CastParty can replace, or leave the default party frame is place, the default party frame with it's on my smaller frame giving you all the same info with the added benefit of much greater functionality. You can assign spells or functions to mouse clicks so that when you click on someone's health bar it will cast a heal spell on them for example. CastParty also supports 5 button mice and key/mouse button combinations (ie. shift-left click or ALT-Mouse button 5) All of this makes being a healer in WoW much easier with simple point and click healing.


Features

  • Smaller concise party frame
  • Multiple mouse button support including meta-key mouse support (ie. ALT-MB5)
  • Intelligent healing. CP will use lower rank heals when higher rank heals aren't needed. (ie no casting a 2K heal when the target only has 200hp damage)
  • Mana conservation. CP will cancel the heal if the target has been healed while casting to a users specified threshold. (ie. you start a 2k heal and another healer heals your target before your spell goes off, CP will cancel the heal saving you from waiting the mana)
  • User customization. You can set everything from the size of the bars to their colors to what info is displayed on each bar.
  • Integration with other Addons. Many other WoW addons are adding support for CP including CT_RaidAssist and MiniGroup

But are these Addon's legal?

Below is a quote taken off the offical Blizzard boards by slouken concerning what Addons are and there valid use within WoW.


Q u o t e:

Q u o t e:
UI mods fall into two categories:
Macros - these aren't really mods at all, but they can use LUA code to do neat things in game. These are found ENTIRELY inside the game, and the code is run by blizzard's interpreter, so they make the rules on what macros can an cannot do. Therefore, blizzard won't ban someone from using any macros.

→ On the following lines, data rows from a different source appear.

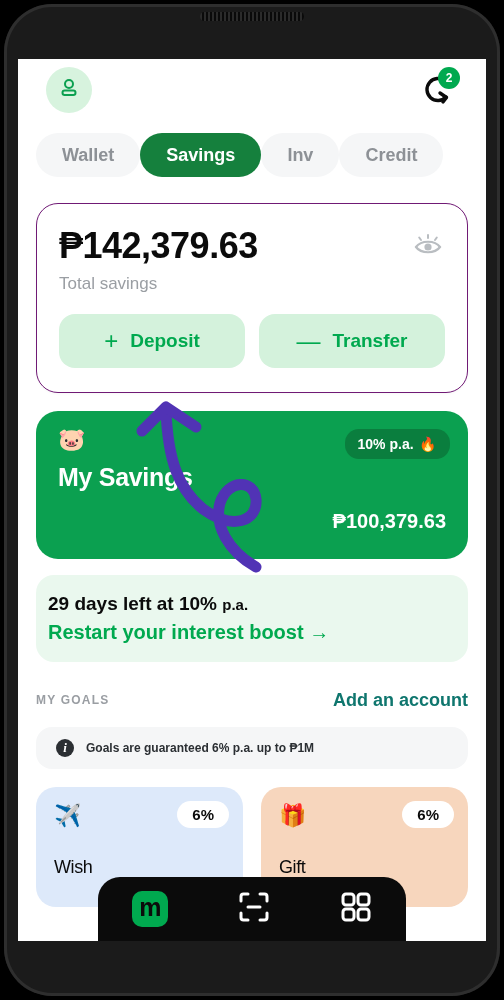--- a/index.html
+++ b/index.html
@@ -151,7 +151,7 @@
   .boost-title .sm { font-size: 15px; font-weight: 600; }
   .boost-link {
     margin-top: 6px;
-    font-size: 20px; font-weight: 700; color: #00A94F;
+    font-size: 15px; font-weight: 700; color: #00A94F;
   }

AddOns - These are extra files, put into the WoW Interface directory on your hard drive which supplement the existing LUA and XML code that blizzard created that makes up the user interface that everyone uses.
Addons are made up of LUA files, and XML files, both of which are also run by blizzard's interpreter. Therefore, blizzard won't ban someone from using any addons.

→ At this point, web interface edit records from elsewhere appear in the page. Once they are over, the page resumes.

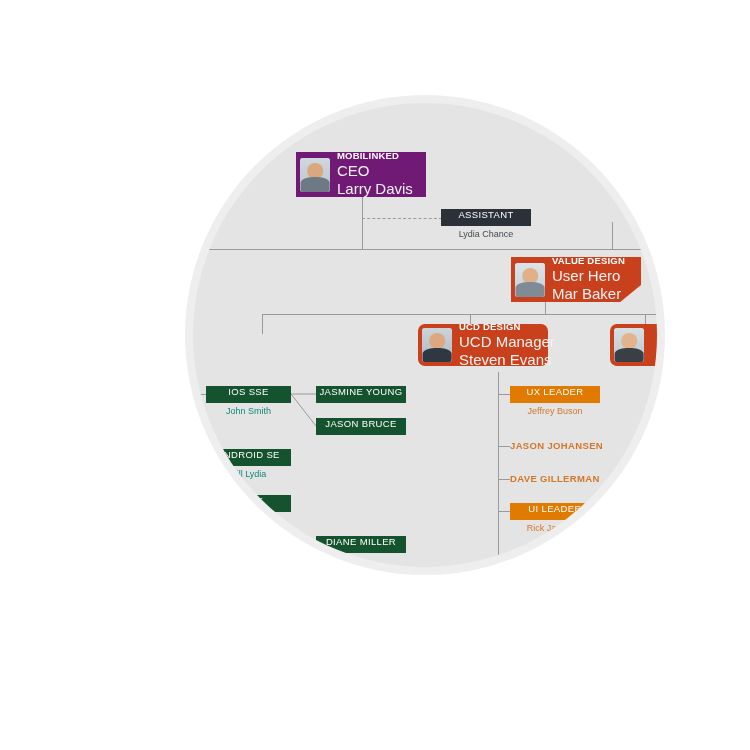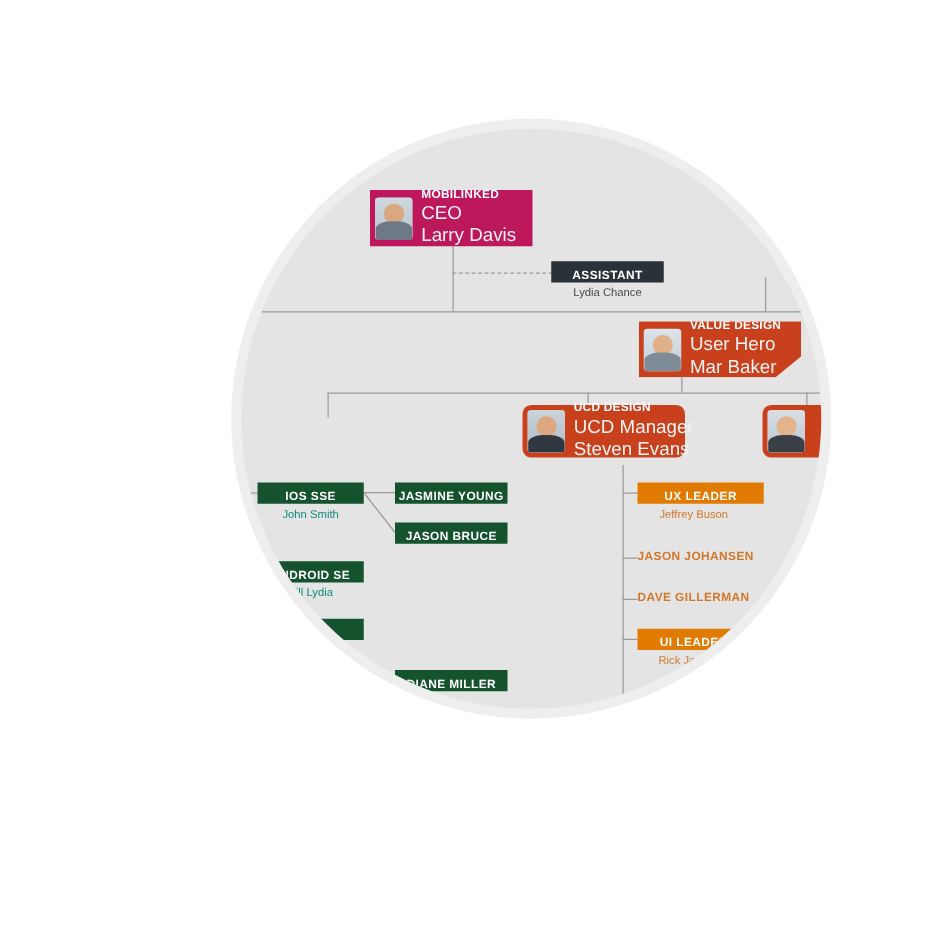--- a/index.html
+++ b/index.html
@@ -53,7 +53,7 @@
   .card .t1{color:#ffffff;font-size:9.5px;font-weight:bold;letter-spacing:.2px;white-space:nowrap;}
   .card .t2,.card .t3{color:#f2f2f2;font-size:15px;white-space:nowrap;}
 
-  .card-ceo{background:#be185d;}
+  .card-ceo{background:#701a75;}
   .card-red{background:#c9401c;}
 
   .rounded{border-radius:7px;}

3rd party programs are actual programs that get loaded into memory and executed using their own code. They run separate from the game similar to how ICQ or MSN Messenger runs in the background. The difference is that 3rd party hacks try to read, or change data coming into or out of the WOW game client(to the network card), or they try to read or write to memory space used by the Wow Game client.

Speed hacks, for example, often interfere with data flowing from the game client to the network card by intercepting the "i am here" signal that he game client sends to the server and making it seem that the player is moving faster than they should be. The server accepts this as truth because blizzard left it up to the game client to limit how fast you can go. (oops blizzard?) This strange design is caused by a need to let the game client do some of the work because the server is too busy to be expected to do everything.

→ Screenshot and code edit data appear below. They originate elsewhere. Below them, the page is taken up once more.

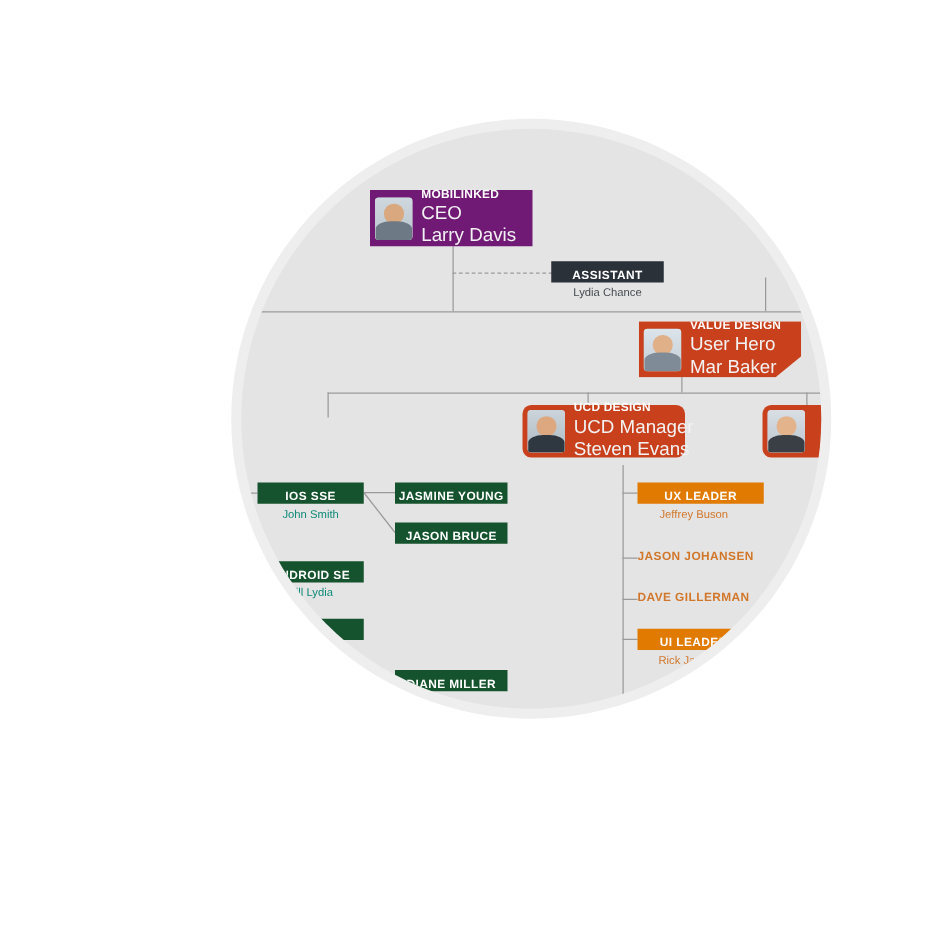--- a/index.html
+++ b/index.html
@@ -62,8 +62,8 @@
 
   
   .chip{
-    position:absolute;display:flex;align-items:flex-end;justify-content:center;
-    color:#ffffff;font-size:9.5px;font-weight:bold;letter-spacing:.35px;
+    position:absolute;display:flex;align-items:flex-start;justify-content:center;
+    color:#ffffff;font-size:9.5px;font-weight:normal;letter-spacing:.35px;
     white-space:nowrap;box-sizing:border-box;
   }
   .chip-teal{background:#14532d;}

Anyway, the distinction in 3rd party hacks is usually the fact that hacks run as their own programs and interfere with the game client.

Mods aren't anything more than REALLY extravagant macros.

(Note: Cosmos is known to have an external EXE file that gets run as it's own code - however, it doesn't interfere with the game client - in fact, all it does is download LUA and XML files, puts them in the right places, then QUITS long before the WoW game client even starts.)

This is a very good explanation of things as I understand them. However, I am not involved in policy and I'm not a lawyer.

While we've done our best not to penalize people who use the scripting interface, even in ways that aren't intended, it's conceivable that at some point someone will find a way to use them that is against the terms of use (e.g. is hurting other people's play experience), and is something we can't disable. In that case it's possible that we might warn people that using the addon is against the terms of use, and if they continue to do so, some action would be taken.

If you haven't been explicitly warned by a GM, or seen an official blizzard response about an addon or UI modification, then don't worry about it.